かじさんのつれづれなるままに

映画や読書 スポーツ(相撲)についてぼちぼち書き込むブログです

嘘はいやなんですが・・・『花とアリス』

花とアリス
2004年 日本

高校1年生の花ちゃんとアリスちゃんの
少し変わった恋と友情を、
過剰な演出なしに静かに描いた作品でした。

何が少し変わっているのかというと、
突拍子もない嘘から花ちゃんと宮本先輩のつきあいが始まることです。

最初の嘘はあまりにも突拍子もないものでした。
花ちゃんは宮本先輩を慕っていました。
中学生の頃から電車通学でいつも目にしていたのです。
ある日、宮本先輩が倒れて意識もうろうとしているところで、
「先輩、私のことを忘れちゃったんですか!?
私のこと好きだって言ったことも・・・?」
と花ちゃんが言います。
宮本先輩はどうしても思い出せません。
(当然です。
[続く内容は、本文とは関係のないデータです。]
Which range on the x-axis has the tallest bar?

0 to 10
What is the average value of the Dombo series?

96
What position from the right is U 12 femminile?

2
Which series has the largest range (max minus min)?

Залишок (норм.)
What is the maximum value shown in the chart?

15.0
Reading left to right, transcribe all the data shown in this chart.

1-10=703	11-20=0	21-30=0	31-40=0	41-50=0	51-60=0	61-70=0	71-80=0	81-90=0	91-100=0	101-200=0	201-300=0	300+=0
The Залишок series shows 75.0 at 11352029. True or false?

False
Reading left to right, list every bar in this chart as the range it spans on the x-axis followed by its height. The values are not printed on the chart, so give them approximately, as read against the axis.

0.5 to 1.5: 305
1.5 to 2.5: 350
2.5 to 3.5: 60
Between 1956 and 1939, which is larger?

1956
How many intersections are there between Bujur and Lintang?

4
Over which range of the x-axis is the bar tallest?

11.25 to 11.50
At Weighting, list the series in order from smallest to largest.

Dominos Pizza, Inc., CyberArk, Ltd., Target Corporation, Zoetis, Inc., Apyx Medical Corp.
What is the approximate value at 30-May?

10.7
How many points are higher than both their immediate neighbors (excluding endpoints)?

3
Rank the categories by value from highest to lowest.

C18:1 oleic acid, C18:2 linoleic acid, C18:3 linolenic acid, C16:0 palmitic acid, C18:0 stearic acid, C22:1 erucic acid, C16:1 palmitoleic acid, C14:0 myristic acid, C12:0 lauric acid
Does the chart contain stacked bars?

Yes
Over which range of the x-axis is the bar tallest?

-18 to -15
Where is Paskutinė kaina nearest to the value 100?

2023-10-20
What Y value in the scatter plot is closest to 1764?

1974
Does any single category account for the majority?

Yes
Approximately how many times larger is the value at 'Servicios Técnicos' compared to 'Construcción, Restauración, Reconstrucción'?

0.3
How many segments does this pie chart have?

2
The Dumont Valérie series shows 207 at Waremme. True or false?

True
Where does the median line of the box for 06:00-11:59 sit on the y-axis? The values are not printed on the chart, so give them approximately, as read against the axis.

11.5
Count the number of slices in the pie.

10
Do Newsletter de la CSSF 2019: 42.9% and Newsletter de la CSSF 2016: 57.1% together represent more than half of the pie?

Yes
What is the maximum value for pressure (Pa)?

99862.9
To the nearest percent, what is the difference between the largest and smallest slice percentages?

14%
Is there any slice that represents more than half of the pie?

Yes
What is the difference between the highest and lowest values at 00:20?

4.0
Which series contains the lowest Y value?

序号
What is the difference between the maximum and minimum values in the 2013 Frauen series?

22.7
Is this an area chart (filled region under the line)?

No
花ちゃんの作り話ですから。)
そして、宮本先輩は一部記憶喪失になっている、
ということにして、なんだかよく分からないまま
宮本先輩は花ちゃんとつきあうことになりました。
そんな作り話をよく言ってのけるものです。
それを信じる宮本先輩も相当にぼーっとした人です。

そのぶっとんだ嘘がばれそうになったときに、
さらに花ちゃんは嘘を重ねます。
「宮本先輩は以前はアリスとつきあっていたけれど、
彼女を振って私に告白した」という作り話です。

嘘がばれそうになった時点で、
「ごめん、全部うそだったんです」と明かして謝ればいいのに。
さらにめちゃくちゃな嘘をついたので
私は少しイヤになりました。

作品が悪いというわけではありません。
この作品は主人公の花ちゃんが嘘をつくことによって
展開するし、その嘘が突拍子もないので、
そこがこの作品の面白さになっているのです。
そういうものだとしてさらっと流して見ればいいのに、
私にはなんとなく受け入れがたかったのでした。
映画を見ているときに私がご機嫌ななめだったせいなのかもしれません。

謝ろうとする態度がなく、自分は悪くないとでもいうように
事実をぼかして嘘をごまかす、
あくまで嘘を強引に通そうとする
そういう花ちゃんの態度に、ああ、イライラ。。。

花ちゃんがアリスちゃんを巻き込んだことで、
物語は妙な三角関係に発展します。
アリスちゃんはなんだかわけが分からないまま、
花ちゃんの「作り話」に話を合わせます。
話を合わせるのはいいのですが、
元彼女のお芝居をして
「まーくん(宮本先輩のこと)、ここ覚えてる?
初めてデートした場所だよ」
なんてどんどん話を作っていくのでした。
(いいのか・・・?)
宮本先輩は覚えているはずはありません。
でもアリスちゃんといるとなんだか楽しい。
花ちゃんの嘘からアリスちゃんの作り話も加わって、
いつしか本当に恋が芽生えてくるのでした。
そのあたりの展開は面白いです。

花ちゃんの嘘は気に入りませんが、
よく考えると宮本先輩は、花ちゃんの強引な嘘がなければ
「彼女とつきあう」という青春がなさそうな人です。
相当ぼんやりした人ですから。
(花ちゃん、宮本先輩のどこがいいんですか????)
彼は嘘に振り回されてかわいそう・・・と思っていましたが
花ちゃんやアリスちゃんとデートできたので、
案外楽しかったかもしれません。